╭─ Selected extract

Because the yield curve is usually upward sloping.

Banks lend for long periods on the expectations that deposits that are withdrawn by some customers are balanced by new deposits from others.

But of course in the current environment there aren't a ton of startups depositing recently-raised funds.

They made a gamble that if they needed to redeem them early that they would be able to do so without much penalty and that they wouldn't need to redeem too much if any (new deposits would cover old assets).

They lost on multiple fronts, interest rates rose so much that it became a huge loss to sell these bonds, the tech market slowed down meaning that fewer companies were getting infusions of cash and more of them were burning through their cash piles and the final death knell was that word of all this got out and it started a bank run.

╰─
╭─ Listing

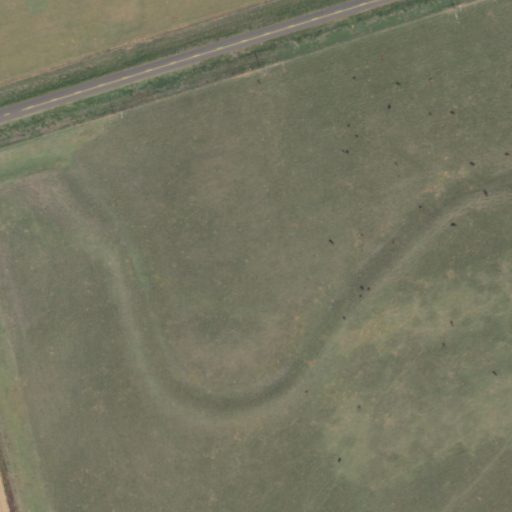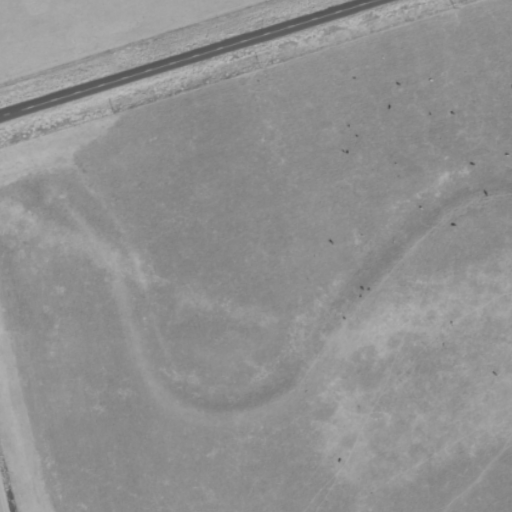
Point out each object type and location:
road: (220, 59)
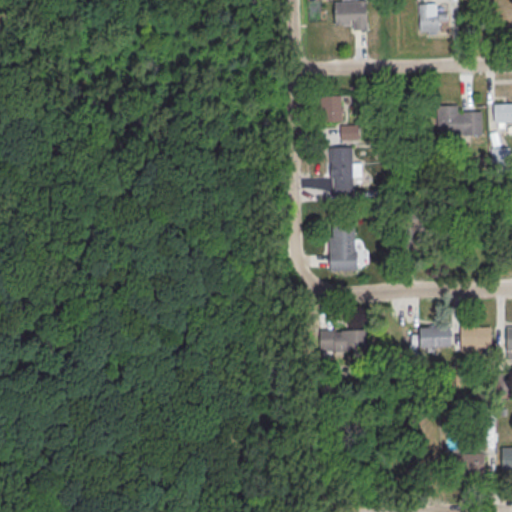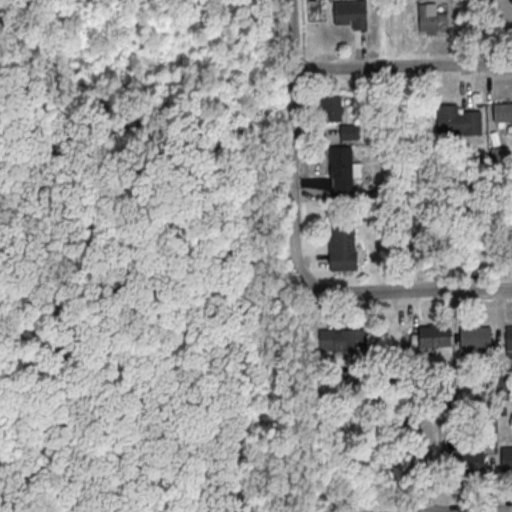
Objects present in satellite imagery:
building: (350, 14)
building: (351, 15)
building: (428, 19)
road: (401, 66)
building: (332, 107)
building: (502, 111)
building: (503, 114)
building: (456, 121)
building: (457, 122)
building: (348, 131)
road: (292, 143)
building: (342, 168)
building: (415, 218)
building: (341, 245)
road: (408, 289)
building: (434, 336)
building: (434, 336)
building: (474, 336)
building: (475, 336)
building: (509, 338)
building: (342, 339)
building: (508, 341)
building: (506, 458)
building: (506, 459)
building: (471, 461)
building: (468, 463)
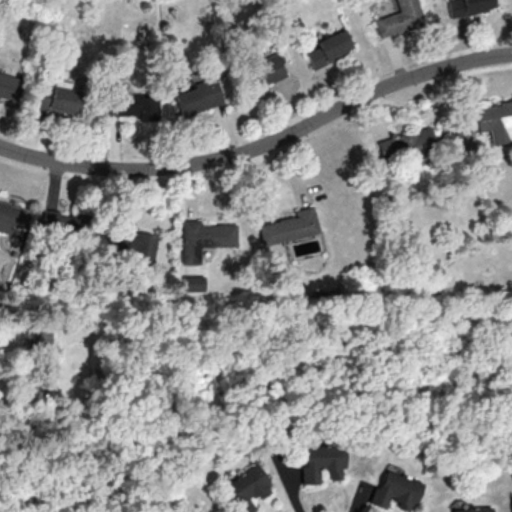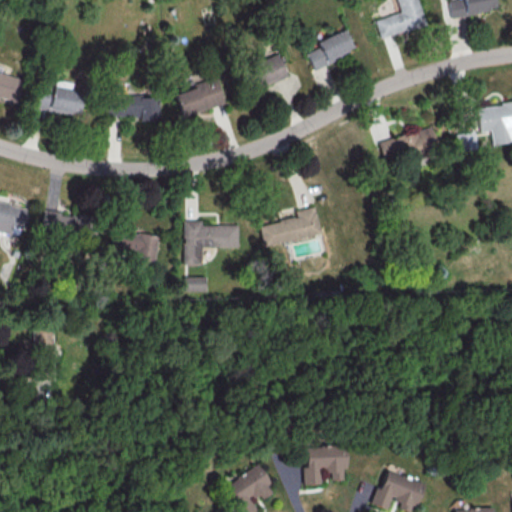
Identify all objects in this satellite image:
building: (469, 6)
building: (400, 18)
building: (403, 19)
building: (329, 47)
building: (264, 70)
building: (9, 86)
building: (196, 96)
building: (56, 98)
building: (131, 106)
building: (495, 120)
building: (497, 123)
building: (464, 140)
road: (262, 145)
building: (406, 145)
building: (11, 216)
building: (57, 221)
building: (289, 226)
building: (291, 229)
building: (511, 234)
building: (204, 238)
building: (206, 239)
building: (132, 246)
building: (193, 283)
building: (40, 342)
road: (6, 405)
building: (321, 462)
building: (323, 464)
building: (246, 488)
building: (395, 490)
building: (397, 493)
road: (293, 494)
building: (511, 498)
building: (471, 509)
building: (481, 510)
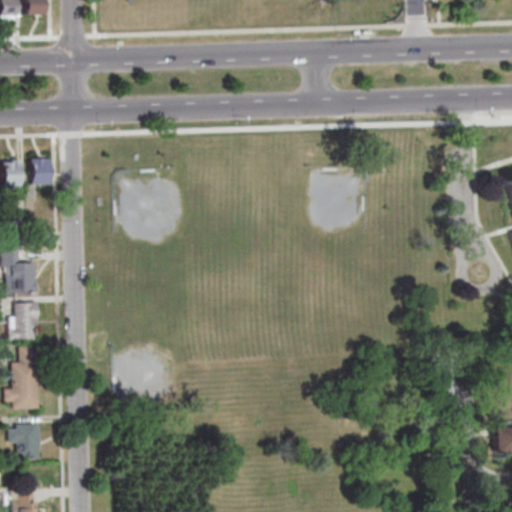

╰─

• **Given instruction A**: Transcribe the excerpt on bank lending from "But of course" up to and including "a bank run.".
• **Given instruction B**: Resume the excerpt on bank lending, writing on from its last sentence.

• **Answer A**:
But of course in the current environment there aren't a ton of startups depositing recently-raised funds.

They made a gamble that if they needed to redeem them early that they would be able to do so without much penalty and that they wouldn't need to redeem too much if any (new deposits would cover old assets).

They lost on multiple fronts, interest rates rose so much that it became a huge loss to sell these bonds, the tech market slowed down meaning that fewer companies were getting infusions of cash and more of them were burning through their cash piles and the final death knell was that word of all this got out and it started a bank run.

• **Answer B**:
> They lost on multiple fronts, interest rates rose... the tech market slowed... word of all this got out

The first two are the same thing and the latter is not really an "event" but rather the legally-mandatory observation of the first two? (Unless they want to commit fraud, of course.)

ISTM the issue was that their core product was as shallow as their customers'.

Shorter term bonds typically yield significantly less. Except the past year or so we’ve had “yield inversion” where the shorter term bonds are actually paying out more than long term bonds. This is an indicator of incoming economic downturn as it indicates institutions need cash now and are willing to pay for it.